Diminishing returns in Albion
The Fable series is one of the more curious products in modern gaming. Hyped to the nth degree when the first iteration came out, on the old XBox, Fable was, nonetheless, an enjoyable, slightly daft and entertaining RPG. It was irreverent towards genre tropes in such a way that you couldn't help laughing alongside the game's designers and while the mechanics were fairly simple they were still rewarding and kept you playing for many hours at a stretch.
Fable II, on the 360, was a game quite clearly in linear decent from the original, it had its quirky humour and a lot of the same sniping at what the designers saw as the preposterous concepts embedded in the genre. The fresh coat of paint of the new graphics engine was magnificent, it simply looked gorgeous. If you played it as a good guy the game was just lush with wonderful rich colours. If played it as a bad guy the foreboding and grim look of the reds and purples could cause a real shiver. Added to this were a few new features (the bread crumb trail and the dog) which worked superbly and helped give the game an accessibility and charm. However, we also saw several of the principal problems of the series become more than mere annoyances and start to dominate one's experience of the game overall. The first of these is the combat: in Fable II it was too easy, honestly it felt more difficult to lose a fight than to win it. Then there was the interactions with npc; you had a large number of choices with which you could charm, repel, entice, seduce, enrage or bewilder the folk of Albion. It was a clever system and, as with many other rpg mechanics, you started out with a limited number of these and through adventuring and exploring, repetition and experimentation you found that you could unlock many more. The trouble with this was that it never felt that you ever had much of an in game reason to do any this. You were left grinning, laughing, playing music or farting at pixel people simply because you could. It was a rather uncomfortable dynamic. Honestly why should we do any of these things? Yes the game sometimes introduced a quest in which you would need to act in such manners, but, all the same, it felt as if we were being led down the garden path into playing a Sim. The last and most troubling problem was in the story telling. Fable wasn't any great shakes as a story, but at least it was fairly clear and gave the player a good sense of motivation for their actions. In Fable II, for all that Lionhead studios tried to do that again, the pacing and the writing were poor and you often felt that plot points were shoehorned into a scene simply because, 'Now's the time I have to get it in there'. It left us with an unbalanced story which lurched along in an ungainly fashion from set piece to set piece, undermining the drama and in the end Fable II, for all its good work, was less than the sum on its parts.

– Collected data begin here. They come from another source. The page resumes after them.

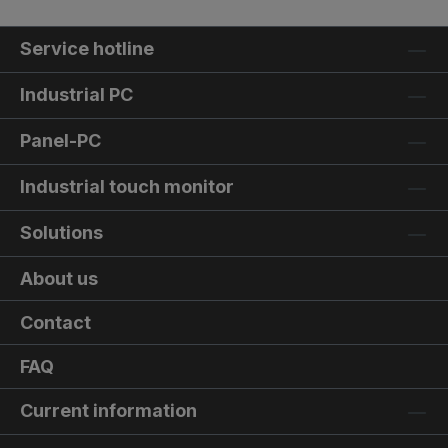
Service hotline
Industrial PC
Panel-PC
Industrial touch monitor
Solutions
About us
Contact
FAQ
Current information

Which brings us to Fable III. In the third of the series the game-play elements which had been underwhelming in the first and detrimental in the second were now full blown and were to ruin the work. Yes, the graphics were good, very good. Yes, the dog had returned though it felt less like a personality in this game and more a four legged tool. Yes the series irreverence was still here, in fact Fable III snarky, in your face dialogue and the performances from the likes of Stephen Fry et al saved this game from utter ruination. But even they can't entirely lift Fable III from the car wreck of entertainment to which it's designers and writers had consigned it. First off the difficulty level in this game is ludicrous, you can literally win the overwhelming majority of the fights in this game while reading a book, or watching tv. The sense you had in Fable II of playing an RPG/Sims crossover is here brought to such a pitch that RPG elements often feel as if they were being crushed under the weight of the ego scratching busy work with which the title is loaded. Really Lionhead, if you guys want to make a Sim, then fine make a Sim but loading your RPG title with endless life simulation game mechanics was ludicrous. It was never a clever or particularly workable conceit in the first place but by this point it had become virtually unendurable. Every time I used one of the various expressions I felt as if I were pandering to the ego of spoiled and not very bright child.
And then... there was the storytelling. The storytelling in Fable III has to be one of the worst examples of such in any AAA title in recent years. The, in bold letters and underlined, entrance of the protagonists big brother, who metaphorically screams from the roof tops, 'I AM EVIL!!!!' was painful. The puerile moral choices with which you are spoon fed, none of which have you in the slightest doubt as to which path is meant to be good and which evil. (As if there are no shades of grey, or more than one wrong or one right way to go) The cookie cutter characters. They're all awful. However none of this is as wretched as the out of left field plot point which springs up about two thirds of the way into the game and which derails virtually every element of the story which had been built to that point. This isn't just clumsy, or awkward, this is utter garbage and any writing school, novel, or comic-book editor would throw it out and tell the author s/he hasn't got a clue as to what they're doing. It's the sort of the error which would cripple better works than Fable III, but here, in a game which was already on its knees from the weight of its own deficiency, it simply pulls out a pistol and smugly fires a round into the back of its head. Fable III was murdered by its own parents and I can only hope that in the end that this was a mercy killing because this poor, deformed, bastard of a game has cause far too much suffering.